** start of Recorded information **

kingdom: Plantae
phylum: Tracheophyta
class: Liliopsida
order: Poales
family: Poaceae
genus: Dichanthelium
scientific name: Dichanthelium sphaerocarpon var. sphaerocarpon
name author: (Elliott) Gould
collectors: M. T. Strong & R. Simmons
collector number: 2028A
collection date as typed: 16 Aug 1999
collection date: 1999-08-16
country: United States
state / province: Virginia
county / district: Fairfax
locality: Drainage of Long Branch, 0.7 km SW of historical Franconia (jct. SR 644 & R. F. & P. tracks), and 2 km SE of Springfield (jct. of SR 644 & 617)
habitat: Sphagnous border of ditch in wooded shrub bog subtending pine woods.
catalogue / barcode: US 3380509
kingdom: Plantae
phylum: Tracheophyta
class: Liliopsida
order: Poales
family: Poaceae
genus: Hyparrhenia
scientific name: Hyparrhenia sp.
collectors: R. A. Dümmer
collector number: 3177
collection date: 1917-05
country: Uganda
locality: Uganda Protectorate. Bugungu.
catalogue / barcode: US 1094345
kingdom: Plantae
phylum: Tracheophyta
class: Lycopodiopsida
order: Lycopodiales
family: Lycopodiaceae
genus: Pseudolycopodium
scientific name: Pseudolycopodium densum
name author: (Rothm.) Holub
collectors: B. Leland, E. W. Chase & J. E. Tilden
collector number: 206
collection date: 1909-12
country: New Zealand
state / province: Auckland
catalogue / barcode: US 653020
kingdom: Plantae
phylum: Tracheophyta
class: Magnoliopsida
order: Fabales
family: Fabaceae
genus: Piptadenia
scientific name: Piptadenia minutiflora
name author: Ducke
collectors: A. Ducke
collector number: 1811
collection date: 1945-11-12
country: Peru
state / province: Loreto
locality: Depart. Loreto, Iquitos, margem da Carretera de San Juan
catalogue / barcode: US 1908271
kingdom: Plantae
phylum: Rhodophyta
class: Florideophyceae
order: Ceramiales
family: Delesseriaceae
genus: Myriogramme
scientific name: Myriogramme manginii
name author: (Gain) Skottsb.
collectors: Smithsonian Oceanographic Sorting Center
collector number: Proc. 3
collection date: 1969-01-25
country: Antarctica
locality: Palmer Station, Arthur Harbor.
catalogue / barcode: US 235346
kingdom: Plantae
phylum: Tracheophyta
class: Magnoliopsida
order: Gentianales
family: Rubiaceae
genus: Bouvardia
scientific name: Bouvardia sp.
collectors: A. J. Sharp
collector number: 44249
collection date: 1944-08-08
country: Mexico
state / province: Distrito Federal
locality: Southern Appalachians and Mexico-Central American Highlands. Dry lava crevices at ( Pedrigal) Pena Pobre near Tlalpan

** end of Recorded information **

◆ **Written problem**
Reproduce all of the rows above, replacing "locality" with "site" wherever it occurs and leaving everything else unchanged.

◆ **Finished exercise**
kingdom: Plantae
phylum: Tracheophyta
class: Liliopsida
order: Poales
family: Poaceae
genus: Dichanthelium
scientific name: Dichanthelium sphaerocarpon var. sphaerocarpon
name author: (Elliott) Gould
collectors: M. T. Strong & R. Simmons
collector number: 2028A
collection date as typed: 16 Aug 1999
collection date: 1999-08-16
country: United States
state / province: Virginia
county / district: Fairfax
site: Drainage of Long Branch, 0.7 km SW of historical Franconia (jct. SR 644 & R. F. & P. tracks), and 2 km SE of Springfield (jct. of SR 644 & 617)
habitat: Sphagnous border of ditch in wooded shrub bog subtending pine woods.
catalogue / barcode: US 3380509
kingdom: Plantae
phylum: Tracheophyta
class: Liliopsida
order: Poales
family: Poaceae
genus: Hyparrhenia
scientific name: Hyparrhenia sp.
collectors: R. A. Dümmer
collector number: 3177
collection date: 1917-05
country: Uganda
site: Uganda Protectorate. Bugungu.
catalogue / barcode: US 1094345
kingdom: Plantae
phylum: Tracheophyta
class: Lycopodiopsida
order: Lycopodiales
family: Lycopodiaceae
genus: Pseudolycopodium
scientific name: Pseudolycopodium densum
name author: (Rothm.) Holub
collectors: B. Leland, E. W. Chase & J. E. Tilden
collector number: 206
collection date: 1909-12
country: New Zealand
state / province: Auckland
catalogue / barcode: US 653020
kingdom: Plantae
phylum: Tracheophyta
class: Magnoliopsida
order: Fabales
family: Fabaceae
genus: Piptadenia
scientific name: Piptadenia minutiflora
name author: Ducke
collectors: A. Ducke
collector number: 1811
collection date: 1945-11-12
country: Peru
state / province: Loreto
site: Depart. Loreto, Iquitos, margem da Carretera de San Juan
catalogue / barcode: US 1908271
kingdom: Plantae
phylum: Rhodophyta
class: Florideophyceae
order: Ceramiales
family: Delesseriaceae
genus: Myriogramme
scientific name: Myriogramme manginii
name author: (Gain) Skottsb.
collectors: Smithsonian Oceanographic Sorting Center
collector number: Proc. 3
collection date: 1969-01-25
country: Antarctica
site: Palmer Station, Arthur Harbor.
catalogue / barcode: US 235346
kingdom: Plantae
phylum: Tracheophyta
class: Magnoliopsida
order: Gentianales
family: Rubiaceae
genus: Bouvardia
scientific name: Bouvardia sp.
collectors: A. J. Sharp
collector number: 44249
collection date: 1944-08-08
country: Mexico
state / province: Distrito Federal
site: Southern Appalachians and Mexico-Central American Highlands. Dry lava crevices at ( Pedrigal) Pena Pobre near Tlalpan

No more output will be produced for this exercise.